Além disso, ele pode influenciar o controle da glicemia. A forma de preparo e os outros alimentos consumidos junto também entram nessa avaliação.
Qual escolher?
A escolha entre milho e arroz depende da quantidade de carboidrato presente na refeição. Segundo Carol Netto, os dois alimentos apresentam quantidade semelhante desse nutriente.
Por isso, colocar uma porção de arroz e acrescentar milho pode somar os carboidratos da refeição. Nesse caso, uma alternativa é reduzir a quantidade de arroz para incluir o milho.
Outra possibilidade é substituir o arroz por ele. Dessa forma, a pessoa evita acrescentar uma nova fonte de carboidrato ao prato.
O feijão aparece na explicação da nutricionista como outra opção para compor a refeição. A orientação apresentada considera a quantidade de carboidrato dos alimentos escolhidos.
Aumenta a glicose?
Sim. O milho pode fazer parte da alimentação de quem tem diabetes, mas a quantidade precisa ser considerada.
De acordo com a especialista, ele tem índice glicêmico alto. Ao mesmo tempo, o alimento contém fibras e proteína vegetal.
O efeito sobre a glicemia também pode variar conforme os alimentos consumidos na mesma refeição. Por isso, observar a resposta individual pode ajudar a entender o impacto do milho.
O que acontece quando é consumido com manteiga?
A presença de gordura pode alterar o momento em que a glicose aumenta. Segundo a Carol Netto, a gordura pode retardar a subida inicial da glicose.
Nesse cenário, a glicemia pode apresentar elevação mais tarde, um período de duas a três horas após a refeição.

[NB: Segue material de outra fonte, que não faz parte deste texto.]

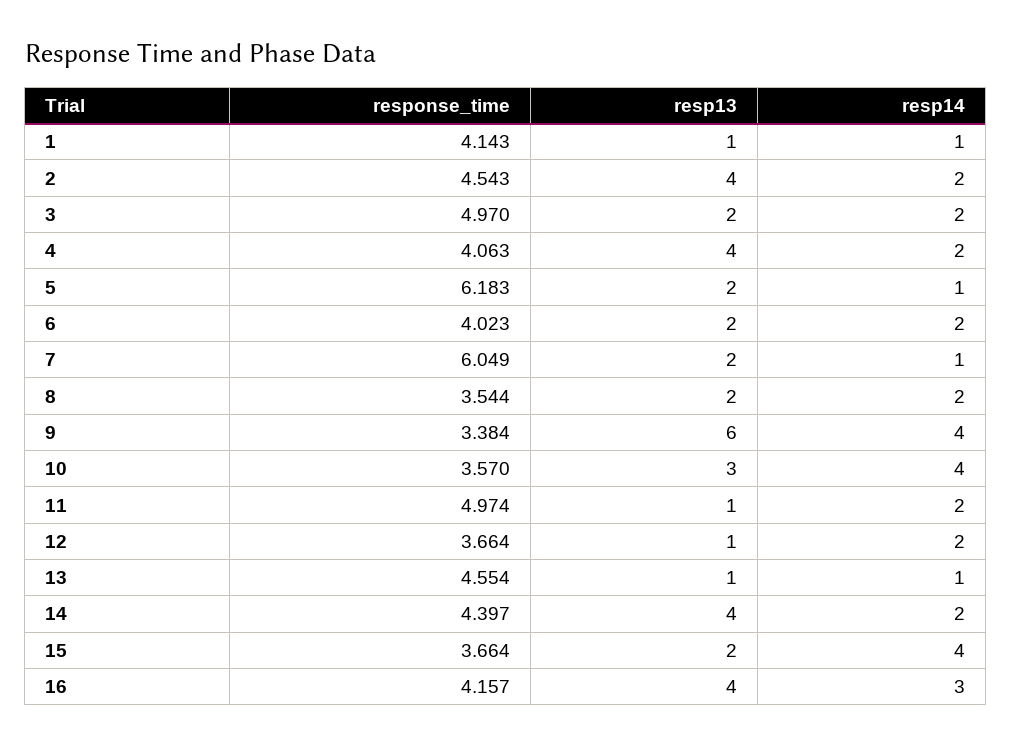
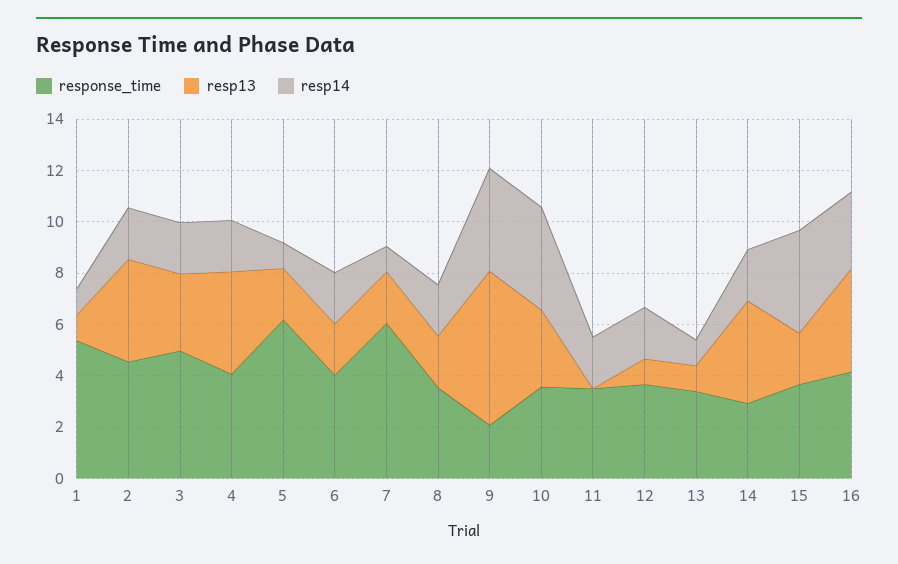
  {
    "response_time": {
-     "1": 4.143,
+     "1": 5.5,
      "2": 4.543,
      "3": 4.97,
      "4": 4.063,
      "5": 6.183,
      "6": 4.023,
      "7": 6.049,
      "8": 3.544,
-     "9": 3.384,
+     "9": 2,
      "10": 3.57,
-     "11": 4.974,
+     "11": 3.5,
      "12": 3.664,
-     "13": 4.554,
+     "13": 3.5,
-     "14": 4.397,
+     "14": 3,
      "15": 3.664,
      "16": 4.157
    },
    "resp13": {
      "1": 1,
      "2": 4,
-     "3": 2,
+     "3": 3,
      "4": 4,
      "5": 2,
      "6": 2,
      "7": 2,
      "8": 2,
      "9": 6,
      "10": 3,
-     "11": 1,
+     "11": 0,
      "12": 1,
      "13": 1,
      "14": 4,
      "15": 2,
      "16": 4
    },
    "resp14": {
      "1": 1,
      "2": 2,
      "3": 2,
      "4": 2,
      "5": 1,
      "6": 2,
      "7": 1,
      "8": 2,
      "9": 4,
      "10": 4,
      "11": 2,
      "12": 2,
      "13": 1,
      "14": 2,
      "15": 4,
      "16": 3
    }
  }

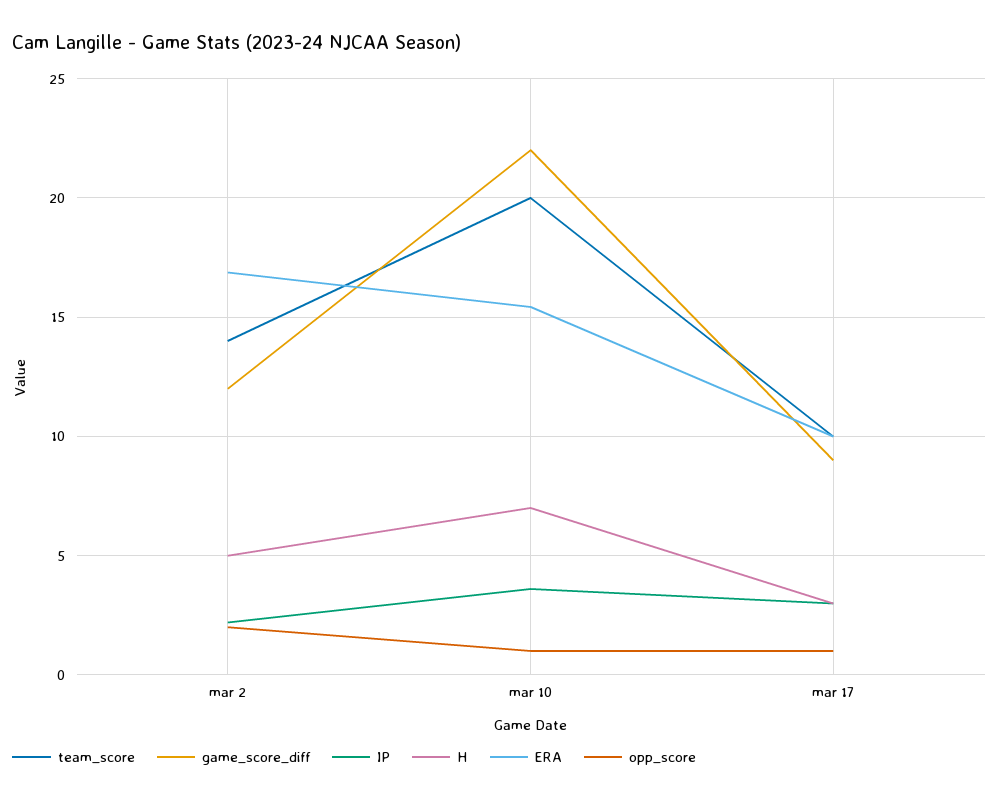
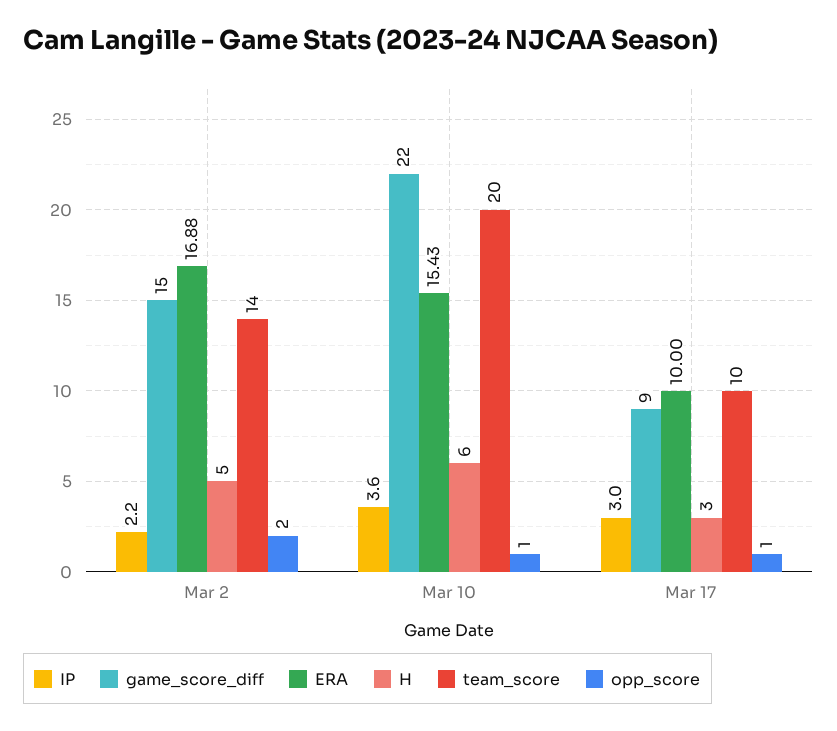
  {
    "team_score": {
      "mar 2": 14,
      "mar 10": 20,
      "mar 17": 10
    },
    "game_score_diff": {
-     "mar 2": 12,
+     "mar 2": 15,
      "mar 10": 22,
      "mar 17": 9
    },
    "IP": {
      "mar 2": 2.2,
      "mar 10": 3.6,
      "mar 17": 3
    },
    "H": {
      "mar 2": 5,
-     "mar 10": 7,
+     "mar 10": 6,
      "mar 17": 3
    },
    "ERA": {
      "mar 2": 16.88,
      "mar 10": 15.43,
      "mar 17": 10
    },
    "opp_score": {
      "mar 2": 2,
      "mar 10": 1,
      "mar 17": 1
    }
  }

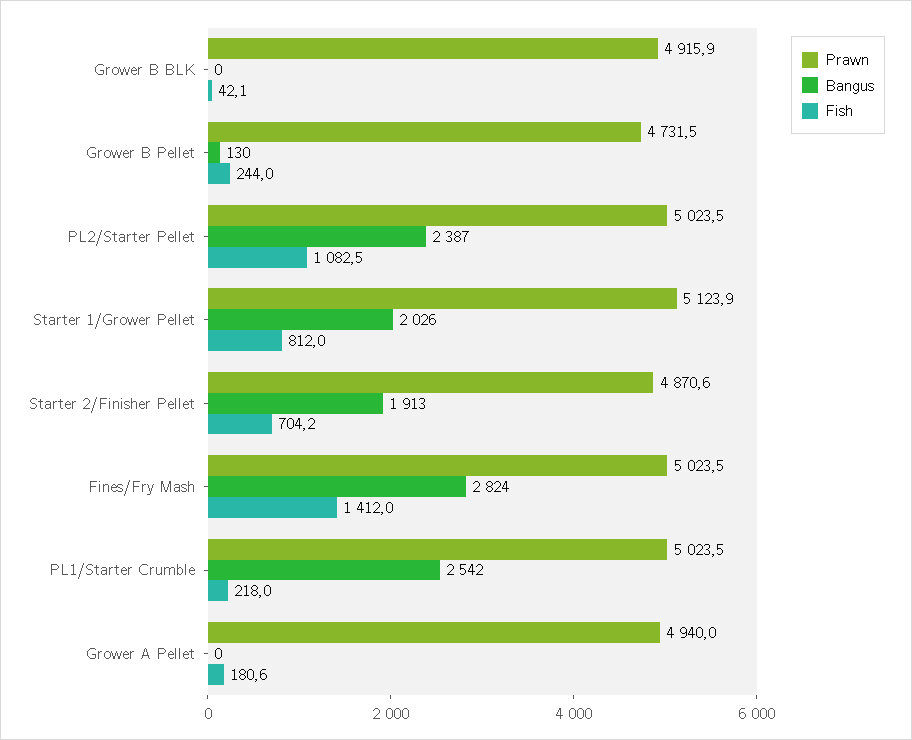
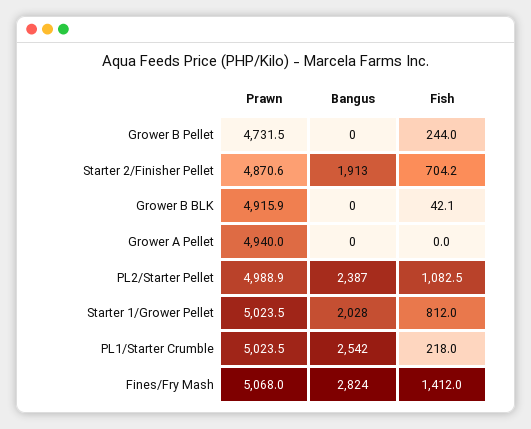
  {
    "Prawn": {
      "Grower B BLK": 4915.9,
      "Grower B Pellet": 4731.5,
-     "PL2/Starter Pellet": 5023.5,
+     "PL2/Starter Pellet": 4988.9,
-     "Starter 1/Grower Pellet": 5123.9,
+     "Starter 1/Grower Pellet": 5023.5,
      "Starter 2/Finisher Pellet": 4870.6,
-     "Fines/Fry Mash": 5023.5,
+     "Fines/Fry Mash": 5068,
      "PL1/Starter Crumble": 5023.5,
      "Grower A Pellet": 4940
    },
    "Bangus": {
      "Grower B BLK": 0,
-     "Grower B Pellet": 130,
+     "Grower B Pellet": 0,
      "PL2/Starter Pellet": 2387,
-     "Starter 1/Grower Pellet": 2026,
+     "Starter 1/Grower Pellet": 2028,
      "Starter 2/Finisher Pellet": 1913,
      "Fines/Fry Mash": 2824,
      "PL1/Starter Crumble": 2542,
      "Grower A Pellet": 0
    },
    "Fish": {
      "Grower B BLK": 42.1,
      "Grower B Pellet": 244,
      "PL2/Starter Pellet": 1082.5,
      "Starter 1/Grower Pellet": 812,
      "Starter 2/Finisher Pellet": 704.2,
      "Fines/Fry Mash": 1412,
      "PL1/Starter Crumble": 218,
-     "Grower A Pellet": 180.6
+     "Grower A Pellet": 0
    }
  }

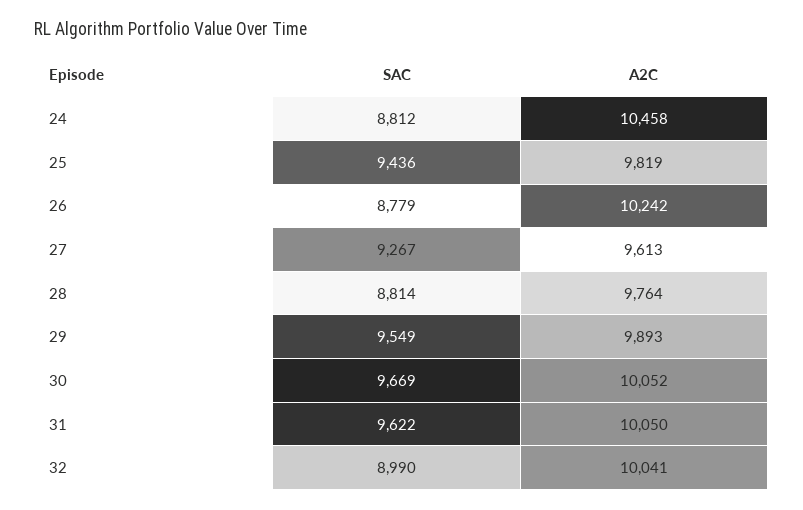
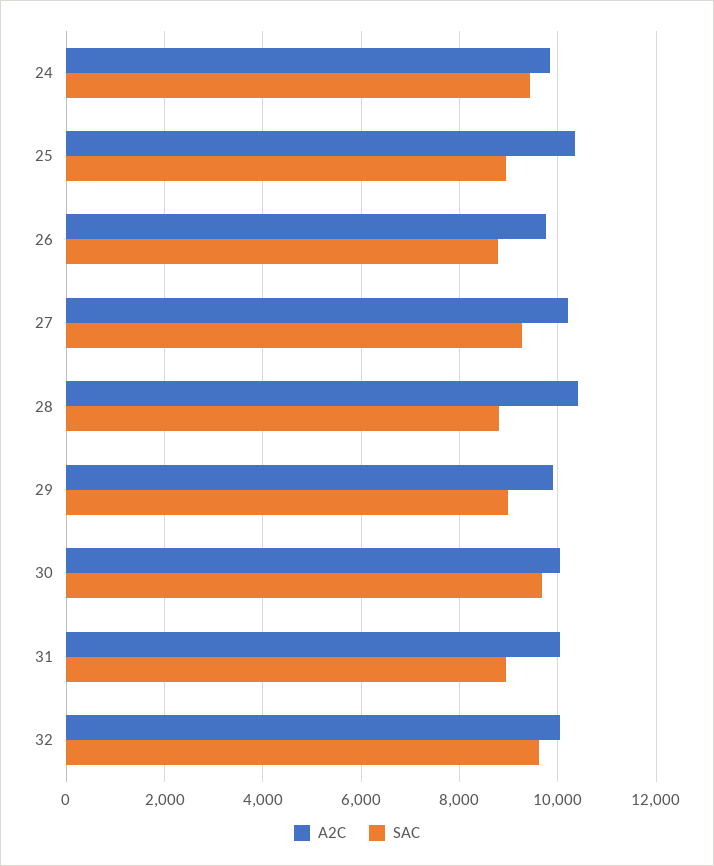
  {
    "SAC": {
-     "24": 8812,
+     "24": 9400,
-     "25": 9436,
+     "25": 9000,
      "26": 8779,
      "27": 9267,
      "28": 8814,
-     "29": 9549,
+     "29": 9000,
      "30": 9669,
-     "31": 9622,
+     "31": 9000,
-     "32": 8990
+     "32": 9600
    },
    "A2C": {
-     "24": 10458,
+     "24": 9800,
-     "25": 9819,
+     "25": 10400,
-     "26": 10242,
+     "26": 9800,
-     "27": 9613,
+     "27": 10200,
-     "28": 9764,
+     "28": 10400,
      "29": 9893,
      "30": 10052,
      "31": 10050,
      "32": 10041
    }
  }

Por isso, uma glicemia que não sobe logo após o consumo não significa necessariamente que o alimento não terá efeito posteriormente.
Pode ou não pode comer?
A orientação é consumir milho com moderação e considerar a quantidade de carboidrato da refeição.
Além disso, o monitoramento da glicemia pode ajudar a identificar como o organismo responde ao alimento.
A nutricionista recomenda observar a glicose antes da refeição e duas horas depois. Esse acompanhamento permite comparar os valores e verificar como ele interferiu no controle glicêmico.
A escolha também pode envolver a substituição de alimentos. Se o prato já tiver arroz, a pessoa pode reduzir sua quantidade ao incluir milho.
5 pontos para lembrar ao comer milho
- Considere como carboidrato: ele não deve entrar na refeição apenas como acompanhamento.
- Observe a quantidade: 100 gramas de milho têm, em média, 15 gramas de carboidrato, segundo a informação apresentada no conteúdo.
- Evite somar milho e arroz sem considerar as porções: os dois alimentos fornecem quantidades semelhantes de carboidrato.
- Observe o preparo: a adição de manteiga pode retardar a elevação inicial da glicose.
- Monitore a glicemia: acompanhar a glicose antes e duas horas depois ajuda a observar a resposta ao alimento.